I recently got an invite to play with Midjourney, one of the AI-generated art tools out there. It has been a fun adventure, and I am learning a lot. Here are some insights that goofing around with Midjourney produced.
First, I am very impressed with how they leaned into the power of Discord. Until this point, I suspected, but didn’t fully grok the importance of Discord as a developer platform. Midjourney relies on it for authentication/authorization, key workflows, cross-ecosystem reach, and obviously, community-organizing.
When I joined Midjourney, I was dropped into a Discord server alongside other newbies. Operating Midjourney is super-simple: just type the “/imagine” command with a prompt of your choosing into the channel. The result is a four-panel set of choices, arranged in a 2×2, with choices (as buttons) to create more variations for each choice or upscale them. This creates a rather simple, yet effective mechanism of steering: I can either tweak my prompt or iterate on the variation.
I found myself swimming in generated art, prompts constantly produced by my fellow mid-journeyers. The creativity was all abuzz and inspiring, with some folks trying to prevent their “Kermit meets the Governator” from melting , and others zeroing on just the right kind of perfect dystopian landscape. For some reason, Midjourney excels with post-apocalyptic and gothic art, as well as other kinds of unsettling visage.

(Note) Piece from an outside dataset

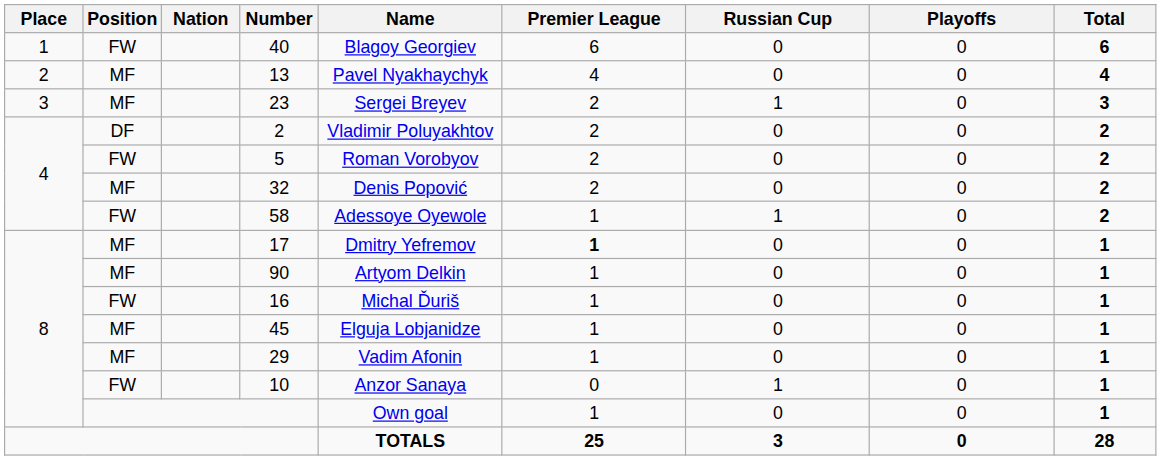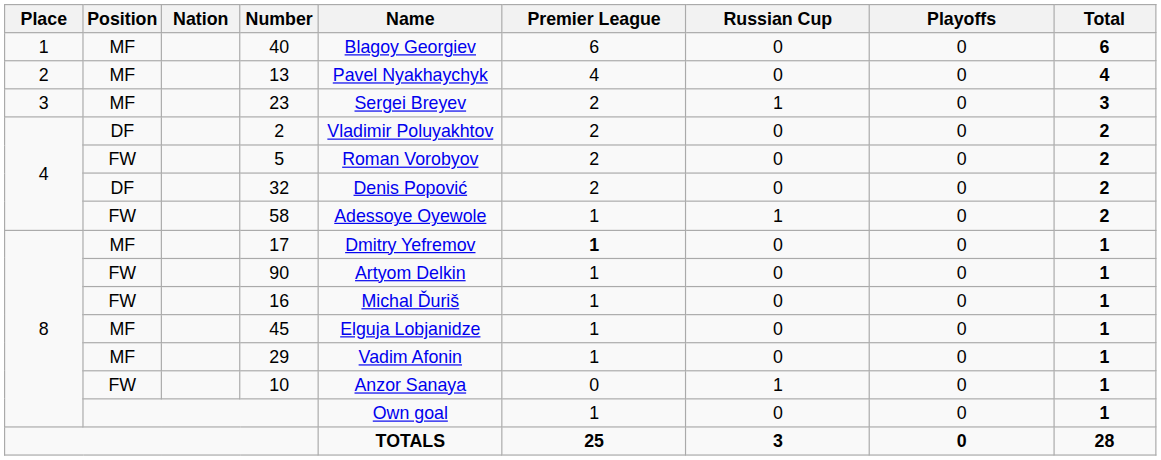40 | Position: FW -> MF
32 | Position: MF -> DF
90 | Position: MF -> FW
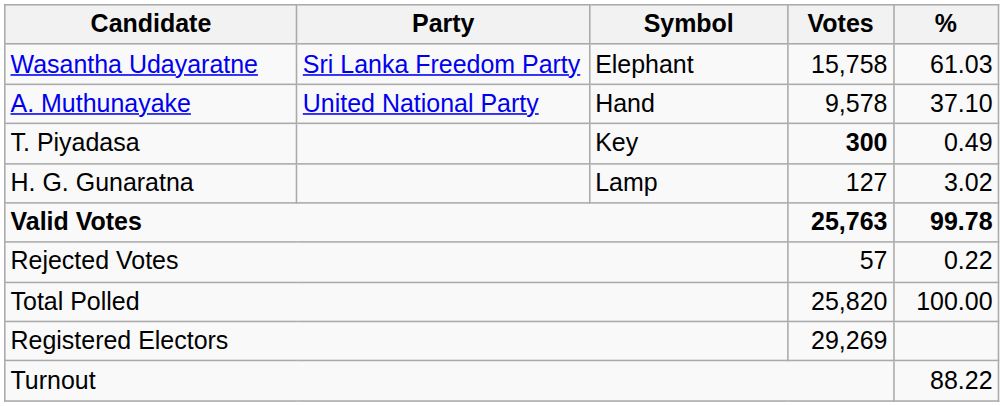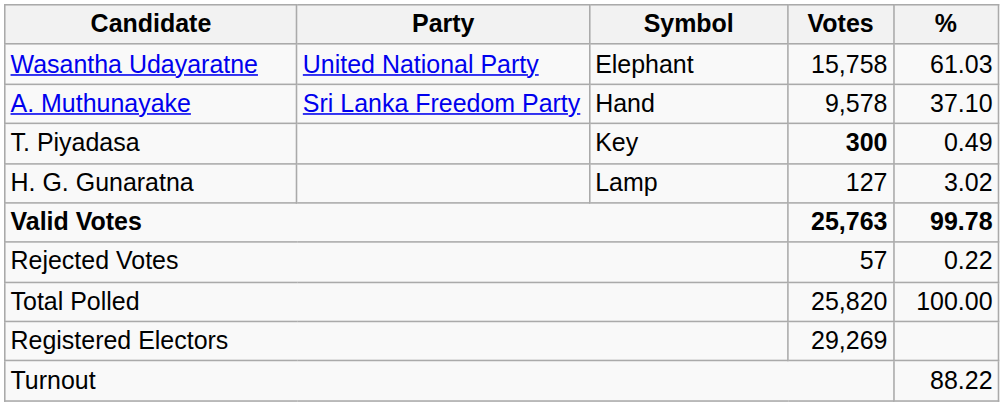Wasantha Udayaratne | Party: Sri Lanka Freedom Party -> United National Party
A. Muthunayake | Party: United National Party -> Sri Lanka Freedom Party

Once I used up my allotted free computing power, I decided to subscribe, and found that once I became a paid user, I gained my personal Midjourney bot to interact with privately. That was a rather clever move: using Discord infrastructure to create tiers within the community. All in all, the way Midjourney uses Discord has that “just enough” kind of feel for this sort of a project. I can easily imagine myself trying to write a standalone PWA (or cross-platform app), struggle with authentication and ACL design, etc. It sounds like Midjourney folks asked a reasonable question: “do I need any of that?” – and gained strong community management tools in the process.
Second, after running up quite a bill with different prompts and steering the variants, I am hopeful that this kind of generative art is on its way to be the new creative medium. With Midjourney, I have this intuition that I am witnessing the birth of the next TB-303, a crappy toy bass synth that redefined dance music. It is usually these simple toys that dramatically lower the threshold of entry for people to create new, interesting things – and serve as catalysts for the new wave of cool stuff that inspires generations to come.
It is not a stretch to imagine that muzak and clipart will be generated using this method in the near future. “Want 5 hours of chill lobby jazz? Here it is.” It only takes a bit of squinting to see tools like Midjourney do a half-decent job here. What also seems likely is that in addition to prompt-tweaking and choosing four variants, there will be demand for more nuanced sculpting and crafting, guiding the generated art tooling. And once that becomes available, it is inevitable that new forms of art will emerge. I can’t help but be excited about the possibilities here.
To convey what I was seeing, here are some actual journeys to give you a sense of this tool. I asked Midjourney to imagine “What Dimitri Learned”. Initially – and somewhat in line with my expectations of its biases – Midjourney went straight into the Game of Thrones fanfiction territory:
Umm… Maybe save that one for when I decide to write a young adult novel? Imagine that, “What Dimitri Learned” is a fantasy novel about a forlorn young protagonist with a budding fire-starting superpower. Yeah. So I tweaked the prompt to be a bit more upbeat. Here’s the “What Dimitri Learned, optimistic” outcome:
Nice! But still, the 18th century Eastern Europe feel was not quite what I was looking for. After playing quite a bit, I ended up with this second-generation variant of “What Dimitri Learned, futuristic, optimistic”:
Alright, this I can get behind. A bit too techno-futuristic for my taste, but I’ll take it. To give you a sense of how this particular journey in the visual eigenspace progressed, here’s a handy chart:
The whole experience felt like a glimpse of something much bigger. There are definitely terrible downsides, and even thinking about them makes the hair on my neck rise. There are also possibilities for something beautiful. It is so uncanny how these two always come in pairs.